A different future of work, one that sets in response to the climate conditions already unfolding.

 

The terra-collar work is a conceptual proposition. It draws from recent climate change projections and reframes the questions about the future of labor. It argues that the established collared division of labor should be reworked to ensure Earth remains a viable environment for many species, including humans as a primary risk group. It demonstrates why climate mitigation and adaptation should become the largest terraforming project in human history and provides examples of how certain industrial sectors can be reorganized to follow the goal of staying below 2°C by 2050.




The terra-collar work departs from the Fourth Industrial Revolution discussions about working hours reduction and nonwork advocacy, UBI proposals and transition of the entire labor force to coding and data science. 

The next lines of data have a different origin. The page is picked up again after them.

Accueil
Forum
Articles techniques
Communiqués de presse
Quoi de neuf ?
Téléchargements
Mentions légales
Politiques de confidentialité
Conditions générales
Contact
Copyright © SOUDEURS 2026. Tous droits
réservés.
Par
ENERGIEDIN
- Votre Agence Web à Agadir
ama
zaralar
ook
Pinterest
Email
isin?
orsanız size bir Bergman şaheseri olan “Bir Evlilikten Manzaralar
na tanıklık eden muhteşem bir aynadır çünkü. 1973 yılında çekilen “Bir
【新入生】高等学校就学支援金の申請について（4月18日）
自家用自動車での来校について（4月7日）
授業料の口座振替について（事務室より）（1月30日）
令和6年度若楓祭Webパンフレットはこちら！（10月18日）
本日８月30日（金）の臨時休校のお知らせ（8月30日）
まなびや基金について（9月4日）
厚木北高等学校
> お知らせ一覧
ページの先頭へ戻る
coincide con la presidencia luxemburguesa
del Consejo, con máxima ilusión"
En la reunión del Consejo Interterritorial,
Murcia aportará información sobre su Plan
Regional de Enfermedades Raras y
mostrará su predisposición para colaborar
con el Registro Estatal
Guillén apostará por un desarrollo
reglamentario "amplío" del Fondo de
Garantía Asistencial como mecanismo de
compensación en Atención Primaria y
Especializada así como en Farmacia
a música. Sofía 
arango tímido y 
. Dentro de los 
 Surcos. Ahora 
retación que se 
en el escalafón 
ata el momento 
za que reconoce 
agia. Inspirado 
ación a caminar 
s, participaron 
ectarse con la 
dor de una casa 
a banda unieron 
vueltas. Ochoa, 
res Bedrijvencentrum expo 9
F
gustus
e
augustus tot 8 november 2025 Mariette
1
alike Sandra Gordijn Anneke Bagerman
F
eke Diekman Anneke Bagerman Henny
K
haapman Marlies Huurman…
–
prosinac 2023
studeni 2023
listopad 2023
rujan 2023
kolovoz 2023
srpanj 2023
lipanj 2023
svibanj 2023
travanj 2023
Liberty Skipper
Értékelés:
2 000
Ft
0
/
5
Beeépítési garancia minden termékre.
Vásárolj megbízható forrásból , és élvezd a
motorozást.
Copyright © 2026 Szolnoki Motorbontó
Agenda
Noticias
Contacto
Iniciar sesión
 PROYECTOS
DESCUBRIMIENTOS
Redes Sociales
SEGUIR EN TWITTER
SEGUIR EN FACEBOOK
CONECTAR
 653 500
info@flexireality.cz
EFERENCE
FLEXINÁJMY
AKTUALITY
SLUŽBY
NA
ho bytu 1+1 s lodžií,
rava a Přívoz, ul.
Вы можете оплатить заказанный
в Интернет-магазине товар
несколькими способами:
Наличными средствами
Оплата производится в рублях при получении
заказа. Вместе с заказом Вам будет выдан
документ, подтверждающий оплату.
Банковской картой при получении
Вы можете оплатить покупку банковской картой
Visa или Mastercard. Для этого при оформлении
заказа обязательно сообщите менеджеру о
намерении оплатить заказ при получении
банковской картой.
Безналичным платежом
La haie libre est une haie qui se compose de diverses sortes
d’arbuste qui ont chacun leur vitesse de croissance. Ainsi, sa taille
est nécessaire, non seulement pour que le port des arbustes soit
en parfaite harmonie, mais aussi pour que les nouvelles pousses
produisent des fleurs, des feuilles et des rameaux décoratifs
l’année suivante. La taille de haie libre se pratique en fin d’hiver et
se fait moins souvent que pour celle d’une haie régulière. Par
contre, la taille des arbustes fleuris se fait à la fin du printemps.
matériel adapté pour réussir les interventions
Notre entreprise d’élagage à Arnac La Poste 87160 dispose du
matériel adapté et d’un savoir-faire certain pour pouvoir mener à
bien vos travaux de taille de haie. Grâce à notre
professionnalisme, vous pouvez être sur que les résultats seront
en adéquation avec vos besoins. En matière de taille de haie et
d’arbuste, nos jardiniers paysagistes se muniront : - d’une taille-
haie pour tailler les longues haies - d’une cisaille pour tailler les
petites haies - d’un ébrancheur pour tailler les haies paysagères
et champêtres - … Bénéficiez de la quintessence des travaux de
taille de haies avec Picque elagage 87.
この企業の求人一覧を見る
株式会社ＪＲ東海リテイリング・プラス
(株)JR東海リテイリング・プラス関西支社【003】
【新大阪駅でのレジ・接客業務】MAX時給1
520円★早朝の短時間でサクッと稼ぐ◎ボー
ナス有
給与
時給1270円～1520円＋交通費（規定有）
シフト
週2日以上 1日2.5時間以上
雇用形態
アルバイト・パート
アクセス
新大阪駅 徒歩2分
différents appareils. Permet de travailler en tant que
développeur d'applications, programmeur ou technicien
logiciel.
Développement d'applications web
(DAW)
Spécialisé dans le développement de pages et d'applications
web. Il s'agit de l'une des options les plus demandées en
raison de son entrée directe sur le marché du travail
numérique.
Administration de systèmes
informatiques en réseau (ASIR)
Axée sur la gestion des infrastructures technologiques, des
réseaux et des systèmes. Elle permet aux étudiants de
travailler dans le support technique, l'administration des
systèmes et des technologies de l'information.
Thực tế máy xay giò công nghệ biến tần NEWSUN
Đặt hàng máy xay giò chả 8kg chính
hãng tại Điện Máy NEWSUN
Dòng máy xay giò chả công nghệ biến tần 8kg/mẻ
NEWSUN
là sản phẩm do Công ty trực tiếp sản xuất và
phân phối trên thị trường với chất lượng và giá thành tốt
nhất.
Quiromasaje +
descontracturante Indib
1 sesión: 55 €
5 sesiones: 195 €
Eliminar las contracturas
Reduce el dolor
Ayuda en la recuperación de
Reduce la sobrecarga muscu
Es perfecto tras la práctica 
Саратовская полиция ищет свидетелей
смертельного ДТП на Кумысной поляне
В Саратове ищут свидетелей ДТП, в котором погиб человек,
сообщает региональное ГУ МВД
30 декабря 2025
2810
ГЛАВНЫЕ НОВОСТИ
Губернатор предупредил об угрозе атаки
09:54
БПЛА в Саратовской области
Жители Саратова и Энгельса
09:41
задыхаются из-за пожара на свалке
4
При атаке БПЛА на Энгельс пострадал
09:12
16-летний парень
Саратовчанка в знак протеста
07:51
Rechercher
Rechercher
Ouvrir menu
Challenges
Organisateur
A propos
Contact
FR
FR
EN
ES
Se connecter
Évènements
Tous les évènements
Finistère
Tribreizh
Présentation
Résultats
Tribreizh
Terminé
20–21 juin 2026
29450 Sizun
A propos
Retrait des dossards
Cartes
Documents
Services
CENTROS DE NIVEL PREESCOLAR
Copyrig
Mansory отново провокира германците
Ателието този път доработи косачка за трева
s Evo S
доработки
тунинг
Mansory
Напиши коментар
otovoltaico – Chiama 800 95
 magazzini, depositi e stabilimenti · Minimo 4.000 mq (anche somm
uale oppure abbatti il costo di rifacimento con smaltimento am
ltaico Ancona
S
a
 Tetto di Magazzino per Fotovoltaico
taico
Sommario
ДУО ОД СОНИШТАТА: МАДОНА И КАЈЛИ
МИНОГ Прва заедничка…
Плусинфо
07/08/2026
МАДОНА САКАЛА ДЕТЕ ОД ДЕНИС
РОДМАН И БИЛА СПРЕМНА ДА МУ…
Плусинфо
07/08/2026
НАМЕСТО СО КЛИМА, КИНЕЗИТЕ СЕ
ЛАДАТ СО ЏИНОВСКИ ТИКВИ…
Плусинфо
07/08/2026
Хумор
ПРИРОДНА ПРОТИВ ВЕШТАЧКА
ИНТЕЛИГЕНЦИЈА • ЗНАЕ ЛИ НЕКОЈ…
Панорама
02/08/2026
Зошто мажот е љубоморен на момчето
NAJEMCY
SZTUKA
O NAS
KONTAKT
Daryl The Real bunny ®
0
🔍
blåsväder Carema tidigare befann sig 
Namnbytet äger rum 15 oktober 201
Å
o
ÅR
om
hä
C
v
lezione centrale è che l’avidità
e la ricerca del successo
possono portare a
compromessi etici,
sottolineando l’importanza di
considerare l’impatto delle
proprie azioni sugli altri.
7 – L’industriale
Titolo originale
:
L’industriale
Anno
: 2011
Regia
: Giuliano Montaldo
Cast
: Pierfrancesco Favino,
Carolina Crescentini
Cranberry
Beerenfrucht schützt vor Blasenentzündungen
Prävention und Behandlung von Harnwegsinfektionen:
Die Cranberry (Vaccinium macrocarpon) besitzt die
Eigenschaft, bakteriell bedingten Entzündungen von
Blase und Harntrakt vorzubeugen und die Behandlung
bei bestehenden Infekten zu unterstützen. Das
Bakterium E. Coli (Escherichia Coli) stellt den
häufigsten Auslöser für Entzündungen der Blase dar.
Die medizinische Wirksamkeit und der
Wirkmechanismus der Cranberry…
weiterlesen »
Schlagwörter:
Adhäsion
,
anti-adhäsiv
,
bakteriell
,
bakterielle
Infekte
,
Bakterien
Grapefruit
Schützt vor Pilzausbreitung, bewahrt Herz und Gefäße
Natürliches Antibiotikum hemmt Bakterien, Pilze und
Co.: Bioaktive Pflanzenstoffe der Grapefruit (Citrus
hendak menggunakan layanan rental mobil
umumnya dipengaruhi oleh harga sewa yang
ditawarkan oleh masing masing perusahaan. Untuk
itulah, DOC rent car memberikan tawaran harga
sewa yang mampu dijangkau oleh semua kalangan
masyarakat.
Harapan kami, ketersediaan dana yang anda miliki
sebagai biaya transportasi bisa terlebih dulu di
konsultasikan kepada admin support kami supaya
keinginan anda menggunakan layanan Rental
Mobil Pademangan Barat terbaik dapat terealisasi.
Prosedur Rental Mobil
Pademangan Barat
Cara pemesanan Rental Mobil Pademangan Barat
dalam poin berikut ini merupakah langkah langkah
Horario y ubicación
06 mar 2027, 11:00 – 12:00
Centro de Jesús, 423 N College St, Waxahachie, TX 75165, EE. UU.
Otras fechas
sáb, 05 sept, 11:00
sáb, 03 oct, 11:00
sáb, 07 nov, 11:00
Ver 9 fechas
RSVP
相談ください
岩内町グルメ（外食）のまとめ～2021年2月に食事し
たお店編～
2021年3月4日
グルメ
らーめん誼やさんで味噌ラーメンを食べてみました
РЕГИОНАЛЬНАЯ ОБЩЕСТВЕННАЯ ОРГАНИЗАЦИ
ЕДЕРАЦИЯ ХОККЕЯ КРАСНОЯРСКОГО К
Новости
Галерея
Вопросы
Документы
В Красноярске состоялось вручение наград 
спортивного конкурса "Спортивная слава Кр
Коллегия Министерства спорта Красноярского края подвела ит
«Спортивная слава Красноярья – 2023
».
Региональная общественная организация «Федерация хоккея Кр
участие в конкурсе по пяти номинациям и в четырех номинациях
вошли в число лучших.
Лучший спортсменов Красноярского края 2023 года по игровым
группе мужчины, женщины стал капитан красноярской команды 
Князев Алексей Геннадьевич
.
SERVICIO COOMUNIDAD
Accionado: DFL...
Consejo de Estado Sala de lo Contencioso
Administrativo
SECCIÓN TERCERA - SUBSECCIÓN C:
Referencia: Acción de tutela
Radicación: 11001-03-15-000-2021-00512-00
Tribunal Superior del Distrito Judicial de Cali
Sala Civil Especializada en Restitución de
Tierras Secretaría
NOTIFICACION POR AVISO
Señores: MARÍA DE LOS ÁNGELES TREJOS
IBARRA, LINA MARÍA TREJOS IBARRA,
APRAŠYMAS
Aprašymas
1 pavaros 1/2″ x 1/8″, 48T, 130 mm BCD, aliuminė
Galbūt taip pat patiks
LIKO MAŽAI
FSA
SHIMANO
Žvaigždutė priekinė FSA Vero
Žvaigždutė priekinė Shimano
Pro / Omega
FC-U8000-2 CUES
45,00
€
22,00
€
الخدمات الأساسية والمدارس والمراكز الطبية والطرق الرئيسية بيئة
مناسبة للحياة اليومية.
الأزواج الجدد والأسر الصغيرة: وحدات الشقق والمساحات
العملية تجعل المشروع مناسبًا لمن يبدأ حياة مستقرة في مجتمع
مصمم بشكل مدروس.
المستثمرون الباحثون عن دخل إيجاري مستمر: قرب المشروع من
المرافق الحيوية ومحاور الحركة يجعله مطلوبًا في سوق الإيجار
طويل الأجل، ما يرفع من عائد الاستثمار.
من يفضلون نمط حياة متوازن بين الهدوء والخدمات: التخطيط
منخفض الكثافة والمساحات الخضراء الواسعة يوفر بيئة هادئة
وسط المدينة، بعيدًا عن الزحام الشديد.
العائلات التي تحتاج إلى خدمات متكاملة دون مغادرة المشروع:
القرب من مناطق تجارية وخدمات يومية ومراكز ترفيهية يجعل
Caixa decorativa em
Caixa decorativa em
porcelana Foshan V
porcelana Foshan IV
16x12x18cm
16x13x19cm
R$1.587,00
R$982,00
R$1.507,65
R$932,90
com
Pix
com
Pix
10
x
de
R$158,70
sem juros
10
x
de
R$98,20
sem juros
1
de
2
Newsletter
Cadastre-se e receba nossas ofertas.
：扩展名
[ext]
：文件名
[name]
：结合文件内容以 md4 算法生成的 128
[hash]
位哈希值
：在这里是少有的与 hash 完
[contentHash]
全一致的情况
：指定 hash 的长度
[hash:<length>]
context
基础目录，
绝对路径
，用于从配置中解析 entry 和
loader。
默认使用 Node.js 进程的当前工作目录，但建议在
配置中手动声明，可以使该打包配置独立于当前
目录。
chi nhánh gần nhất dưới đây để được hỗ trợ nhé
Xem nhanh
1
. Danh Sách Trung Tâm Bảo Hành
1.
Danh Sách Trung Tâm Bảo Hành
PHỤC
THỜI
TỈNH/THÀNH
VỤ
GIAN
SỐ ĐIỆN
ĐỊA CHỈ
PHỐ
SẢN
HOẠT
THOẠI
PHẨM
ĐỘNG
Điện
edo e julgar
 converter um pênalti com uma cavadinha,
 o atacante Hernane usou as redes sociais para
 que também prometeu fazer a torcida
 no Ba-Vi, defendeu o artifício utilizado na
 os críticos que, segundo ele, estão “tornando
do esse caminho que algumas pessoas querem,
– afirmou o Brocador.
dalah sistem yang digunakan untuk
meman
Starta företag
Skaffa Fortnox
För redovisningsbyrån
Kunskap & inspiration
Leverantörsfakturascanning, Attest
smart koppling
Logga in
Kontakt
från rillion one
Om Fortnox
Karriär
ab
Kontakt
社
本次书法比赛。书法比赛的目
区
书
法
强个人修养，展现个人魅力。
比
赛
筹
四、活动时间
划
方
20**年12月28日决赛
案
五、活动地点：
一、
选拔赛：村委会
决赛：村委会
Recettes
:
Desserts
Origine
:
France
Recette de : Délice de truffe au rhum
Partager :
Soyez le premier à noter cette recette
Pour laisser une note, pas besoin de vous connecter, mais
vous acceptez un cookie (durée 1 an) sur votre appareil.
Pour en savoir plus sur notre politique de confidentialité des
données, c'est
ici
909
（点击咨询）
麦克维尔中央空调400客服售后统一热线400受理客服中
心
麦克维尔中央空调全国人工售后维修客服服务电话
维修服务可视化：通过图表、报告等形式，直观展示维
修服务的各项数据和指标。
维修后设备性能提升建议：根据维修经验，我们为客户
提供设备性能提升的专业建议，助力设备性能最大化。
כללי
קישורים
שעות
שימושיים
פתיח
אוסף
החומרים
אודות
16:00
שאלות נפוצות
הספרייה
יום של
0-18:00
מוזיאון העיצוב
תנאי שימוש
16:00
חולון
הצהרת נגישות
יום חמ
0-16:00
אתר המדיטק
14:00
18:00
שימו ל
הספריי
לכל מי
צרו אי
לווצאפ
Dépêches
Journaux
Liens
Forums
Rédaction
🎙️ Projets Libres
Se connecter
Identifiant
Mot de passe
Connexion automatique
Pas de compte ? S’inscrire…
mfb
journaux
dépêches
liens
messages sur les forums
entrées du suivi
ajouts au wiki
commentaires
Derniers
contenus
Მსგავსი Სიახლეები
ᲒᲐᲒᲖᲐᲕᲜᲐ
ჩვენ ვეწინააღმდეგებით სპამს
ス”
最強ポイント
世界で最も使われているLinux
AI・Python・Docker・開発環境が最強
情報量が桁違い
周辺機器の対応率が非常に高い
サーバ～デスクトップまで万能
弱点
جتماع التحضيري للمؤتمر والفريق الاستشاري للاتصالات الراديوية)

Instead, it argues that future work will be tethered to the very material processes of climate change mitigation and adaptation, necessary to scale up to the amount of carbon emissions and keep global warming to a viable limit.


This new type of work strides away from white- and blue-collar distinctions of the past, and emerges as a new category of its own: Terra-Collar.














If we are to achieve the goal of limiting warming to 2 degrees by 2050, it will require an effort equivalent to the largest terraforming project in human history.



Scaling up to the amount of produced carbon emissions and limiting global warming will require an effort equivalent to the largest terraforming project in human history.



The end of time narratives that describe this climate crisis have demonstrated their inability to instigate effective actions and alleviate the problems that become more tangible with every year.



A new story is needed for the geologic epoch we inhabit, that which motivates action with the tools at our disposal.